I have been attempting to complete this post for a week now. Originally intended as a way to remember the passing of my father, I thought that it would be a simple matter of speaking my heart.
Sometimes the heart loses heart and loses the words to say. It speaks when ready…
This is a post about freedom.
I had never heard of a ‘division bell’ until Pink Floyd released a CD of that name in 1994. The title comes from a lyric in the final cut “High Hopes.”
Beyond the horizon of the place we lived when we were young
In a world of magnets and miracles
Our thoughts strayed constantly and without boundary
The ringing of the division bell had begun
Mysterious and atmospheric imagery, to be sure. Ambiguous at best, in best Floydian fashion. The general theme of communication is reflected in the choice of name for the album; The Division Bell was inspired by the division bell rung in the British parliament to indicate that a vote is to take place. Drummer Nick Mason expanded on this, when he said “it does have some meaning. It’s about people making choices, yeas or nays.”
Choices. Yea or nay. Life never strays far off this path of yes or no.
Four years ago my father slipped away from his failing body and stepped into the new skin of eternity. I miss him terribly…but his passing has haunted me these days past. I have written of my father before, and have described my last moments with him. I have confessed the thing that came between us, and divided us for a time.
He was a man of courage and conviction. He wasn’t perfect and had his share of fears and falls. My pride almost prevented me from bridging our divide. Sadly, this division was more about my own pain than any real hurt my father inflicted.
I remember the lone drive to his hospital in Florida, and all the things running through my mind that I would tell him. I wanted to say so much…yet still I lacked the courage to admit to him my wound and pain.
I hear the sounds of the ICU still. The muted voices of nurses and doctors from the hallway. The low hiss of the oxygen being fed to my father’s lungs. The hum of the monitoring equipment, and the erratic rise and fall of his breathing. A beep breaks the silence.

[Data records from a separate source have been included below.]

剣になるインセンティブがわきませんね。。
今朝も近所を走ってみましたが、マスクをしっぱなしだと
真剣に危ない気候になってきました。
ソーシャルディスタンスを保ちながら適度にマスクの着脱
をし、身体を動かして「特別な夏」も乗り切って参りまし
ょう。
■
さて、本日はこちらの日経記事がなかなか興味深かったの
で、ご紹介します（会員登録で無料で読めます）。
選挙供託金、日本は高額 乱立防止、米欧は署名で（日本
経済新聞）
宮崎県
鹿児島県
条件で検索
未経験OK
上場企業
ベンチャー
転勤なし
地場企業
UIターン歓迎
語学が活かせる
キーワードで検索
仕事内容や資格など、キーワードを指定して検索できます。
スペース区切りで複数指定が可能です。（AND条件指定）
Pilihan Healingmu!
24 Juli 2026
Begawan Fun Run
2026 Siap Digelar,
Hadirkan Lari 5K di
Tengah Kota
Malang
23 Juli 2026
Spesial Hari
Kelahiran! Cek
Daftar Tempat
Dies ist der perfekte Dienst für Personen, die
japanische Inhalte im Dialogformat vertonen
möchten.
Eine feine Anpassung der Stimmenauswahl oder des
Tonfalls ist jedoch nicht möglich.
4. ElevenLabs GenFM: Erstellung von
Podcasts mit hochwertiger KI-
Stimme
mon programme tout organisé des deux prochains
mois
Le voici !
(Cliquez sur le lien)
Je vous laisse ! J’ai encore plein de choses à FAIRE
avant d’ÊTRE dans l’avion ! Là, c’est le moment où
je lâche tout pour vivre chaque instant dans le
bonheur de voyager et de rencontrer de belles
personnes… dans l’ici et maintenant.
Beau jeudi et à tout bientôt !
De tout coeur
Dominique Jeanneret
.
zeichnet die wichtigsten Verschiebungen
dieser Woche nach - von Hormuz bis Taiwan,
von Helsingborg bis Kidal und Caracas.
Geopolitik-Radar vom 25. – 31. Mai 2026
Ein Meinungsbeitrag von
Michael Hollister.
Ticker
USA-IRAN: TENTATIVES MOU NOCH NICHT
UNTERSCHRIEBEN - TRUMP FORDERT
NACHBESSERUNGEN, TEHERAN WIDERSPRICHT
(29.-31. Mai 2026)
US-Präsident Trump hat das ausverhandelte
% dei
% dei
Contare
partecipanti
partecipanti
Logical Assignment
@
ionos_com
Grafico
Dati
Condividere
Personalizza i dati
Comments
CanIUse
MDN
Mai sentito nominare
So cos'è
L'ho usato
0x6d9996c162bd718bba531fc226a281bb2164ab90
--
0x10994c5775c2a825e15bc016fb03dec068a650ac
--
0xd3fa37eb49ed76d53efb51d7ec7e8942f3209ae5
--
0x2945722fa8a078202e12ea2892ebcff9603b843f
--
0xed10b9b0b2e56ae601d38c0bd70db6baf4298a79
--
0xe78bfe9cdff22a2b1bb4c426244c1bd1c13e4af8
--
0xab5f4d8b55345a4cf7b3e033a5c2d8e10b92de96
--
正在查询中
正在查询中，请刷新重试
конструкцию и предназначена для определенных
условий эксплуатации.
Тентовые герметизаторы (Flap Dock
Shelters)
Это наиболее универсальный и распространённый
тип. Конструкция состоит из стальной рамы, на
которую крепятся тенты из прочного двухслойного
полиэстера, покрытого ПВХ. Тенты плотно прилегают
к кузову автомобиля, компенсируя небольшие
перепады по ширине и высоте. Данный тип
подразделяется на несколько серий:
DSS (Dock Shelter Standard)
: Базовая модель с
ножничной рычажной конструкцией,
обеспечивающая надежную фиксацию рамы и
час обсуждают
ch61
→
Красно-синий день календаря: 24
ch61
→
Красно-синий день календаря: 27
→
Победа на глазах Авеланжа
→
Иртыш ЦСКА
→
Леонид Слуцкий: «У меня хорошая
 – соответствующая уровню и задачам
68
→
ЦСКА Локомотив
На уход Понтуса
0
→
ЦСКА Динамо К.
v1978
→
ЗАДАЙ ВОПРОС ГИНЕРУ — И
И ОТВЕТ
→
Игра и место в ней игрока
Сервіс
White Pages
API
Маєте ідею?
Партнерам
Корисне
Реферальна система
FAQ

I had come alone that final day to say my farewell. Life was calling me back from death. The world was still turning and I had to get back.
But in my last moments with him, I heard the division bell…calling me to a choice.
As my father lay dying, all the hurt and pain faded from memory. My choice was clear. I told him of my love and how proud I was to be called his son. These final words fell on unresponsive ears…yet the face of my father was wet with tears. The ringing of his Division Bell had begun, calling my father to leave fear and hurt and pain…and to embrace freedom.